**Consigna:** Reproduce sin ningún cambio todo el pasaje del fragmento del documento que va desde "Que la justicia" hasta "propia rebelión popular.".

**Fragmento del documento:**
La solución de fondo consistiría en destinar muchos más recursos del presupuesto nacional a la redención social de los chilenos y no tanto al combate directo de los delitos derivados, en la mayoría de los casos, derivados de la pobreza y la marginalidad. Un gobierno progresista debiera contener los esfuerzos de la derecha y el gran empresariado destinados a la satisfacción de sus propios intereses, como a la existencia de castas privilegiadas cuya forma de vida constituyen un atentado al bien común y la paz interna. Mucho más que buscar el diálogo con los partidos y gremios patronales, el gobierno de Boric debiera optar más por los acuerdos sociales y estimular la movilización del pueblo en pro de sus derechos conculcados.
Además de lo anterior, es preciso que el Estado ataque con celeridad los delitos de corrupción consumados por funcionarios públicos, partidos políticos, fundaciones y otras instancias organizadas para asaltar el erario público. A meses de descubierta toda una red delincuencial que comprometió a militantes de partidos oficialistas, en el fraude fiscal más voluminoso de toda la posdictadura, claramente se ve muy insuficiente el número de personas imputadas y detenidas por estos diversos y concertados delitos en todo el país.
Que la justicia tarda, ya lo sabemos, pero cuando se extiende tanto es posible que nos encaminemos de nuevo a la impunidad que siempre favorece a los más poderosos y tanto alimenta a delincuencia común. Y la propia rebelión popular.

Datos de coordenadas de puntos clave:

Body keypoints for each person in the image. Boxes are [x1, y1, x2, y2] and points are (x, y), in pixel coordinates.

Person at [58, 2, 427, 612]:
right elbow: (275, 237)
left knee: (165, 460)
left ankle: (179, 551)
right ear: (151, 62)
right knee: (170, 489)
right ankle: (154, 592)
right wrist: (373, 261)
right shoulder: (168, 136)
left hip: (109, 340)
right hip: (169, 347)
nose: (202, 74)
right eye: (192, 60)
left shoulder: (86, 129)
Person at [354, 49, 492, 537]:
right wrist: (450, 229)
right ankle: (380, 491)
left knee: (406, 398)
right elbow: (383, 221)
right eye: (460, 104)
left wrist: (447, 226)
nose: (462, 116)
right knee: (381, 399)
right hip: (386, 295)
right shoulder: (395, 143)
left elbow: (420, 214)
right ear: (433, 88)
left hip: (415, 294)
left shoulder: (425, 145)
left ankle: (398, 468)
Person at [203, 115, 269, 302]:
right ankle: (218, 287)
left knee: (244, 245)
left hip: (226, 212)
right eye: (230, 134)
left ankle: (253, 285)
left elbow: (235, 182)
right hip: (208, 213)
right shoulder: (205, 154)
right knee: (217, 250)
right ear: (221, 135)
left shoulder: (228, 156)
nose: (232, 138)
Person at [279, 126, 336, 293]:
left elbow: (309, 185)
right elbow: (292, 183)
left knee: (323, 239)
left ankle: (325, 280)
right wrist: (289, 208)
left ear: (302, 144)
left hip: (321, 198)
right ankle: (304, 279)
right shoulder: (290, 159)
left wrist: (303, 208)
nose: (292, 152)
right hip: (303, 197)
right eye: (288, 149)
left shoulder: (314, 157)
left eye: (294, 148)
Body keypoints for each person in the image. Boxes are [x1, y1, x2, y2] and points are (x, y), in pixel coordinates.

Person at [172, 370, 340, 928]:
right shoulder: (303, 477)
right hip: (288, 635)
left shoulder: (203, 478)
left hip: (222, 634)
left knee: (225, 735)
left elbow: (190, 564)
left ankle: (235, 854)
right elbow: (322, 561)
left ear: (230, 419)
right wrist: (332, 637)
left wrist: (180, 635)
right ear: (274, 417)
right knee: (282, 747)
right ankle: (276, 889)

**Solución del ejercicio:**
Que la justicia tarda, ya lo sabemos, pero cuando se extiende tanto es posible que nos encaminemos de nuevo a la impunidad que siempre favorece a los más poderosos y tanto alimenta a delincuencia común. Y la propia rebelión popular.